According to biocentrism, space and time are not hard, cold physical objects, but rather forms of animal sense perception. When we speak of time, we inevitably describe it in terms of change. But change is not the same thing as time. Consider Heisenberg’s famous ‘uncertainty principle.’ If there was really a world out there with particles just bouncing around, then you should be able to measure all their properties. But it turns out you can’t – for instance, a particle’s exact location and momentum cannot be known at the same time. They’re like the man and the women in the cuckoo-clock – when one goes in the other comes out. This uncertainty is built in the fabric of the universe, but no one has a clue why. It only makes sense if we accept the fact that the universe is biocentric.
Consider a film of an archery tournament. An archer shoots an arrow and the camera follows its trajectory. Suddenly the projector stops on a single frame — you stare at the image of an arrow in mid-flight. The pause enables you to know the position of the arrow with great accuracy, but it’s going nowhere; its velocity is no longer known. This is the fuzziness described by in the uncertainty principle: sharpness in one parameter induces blurriness in the other. All of this makes perfect sense from a biocentric perspective. Everything we perceive is actively being reconstructed inside our heads. Time is simply the summation of the ‘frames’ occurring inside the mind. But change doesn’t mean there is an actual invisible matrix called “time” in which changes occur. That is just our own way of making sense of things.
There is a peculiar intangibility to space, as well. We can’t pick it up and bring it to the laboratory. Like time, space is not a thing or object. It is part of our mental software that molds sensations into multidimensional objects. We think of space as a vast container that has no walls. But this is false. Distances between objects change depending on conditions like gravity and velocity, so that there is no absolute distance between anything and anything else.

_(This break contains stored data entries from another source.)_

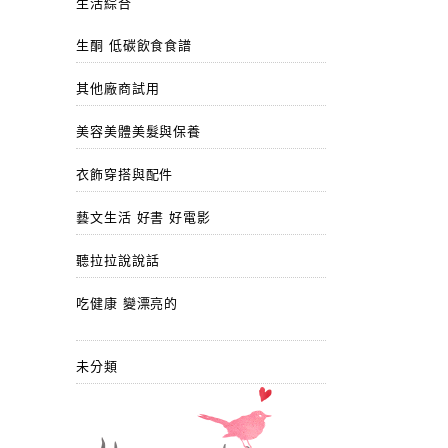
生活綜合
生酮 低碳飲食食譜
其他廠商試用
美容美體美髮與保養
衣飾穿搭與配件
藝文生活 好書 好電影
聽拉拉說說話
吃健康 變漂亮的
未分類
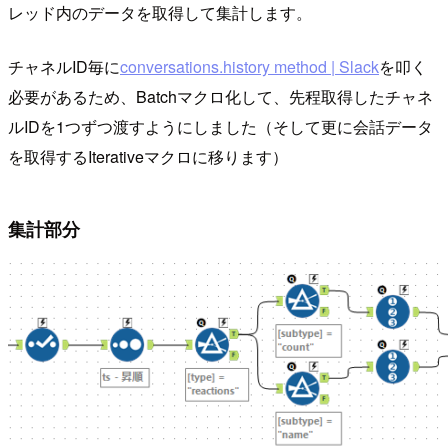
レッド内のデータを取得して集計します。
チャネルID毎に
conversations.history method | Slack
を叩く
必要があるため、Batchマクロ化して、先程取得したチャネ
ルIDを1つずつ渡すようにしました（そして更に会話データ
を取得するIterativeマクロに移ります）
集計部分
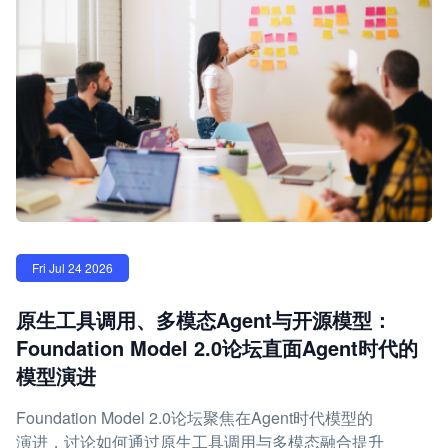
Fri Jul 24 2026
原生工具调用、多模态Agent与开源模型：
Foundation Model 2.0论坛直面Agent时代的
模型演进
Foundation Model 2.0论坛聚焦在Agent时代模型的
演进，讨论如何通过原生工具调用与多模态融合提升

By treating space and time as fundamental and independent things, we pick a completely wrong starting point for understanding the world. In fact, new experiments are starting to confirm that quantum effects apply to the everyday world of human-scale objects.
Biocentrism unlocks the cage we have unwittingly confined ourselves. A new paradigm is usually considered nonsense from within the existing paradigm. But allowing the observer into the equation opens new approaches to understanding everything from the tiny world of the atom to our views of life and death. Above all, biocentrism offers a more promising way to bring together all of science as scientists have been attempting to do ever since Einstein. Until we recognize the universe in our heads, attempts to truly understand the world will remain a road to nowhere.
Adapted from “Biocentrism” by Robert Lanza with Bob Berman, published by BenBella Books.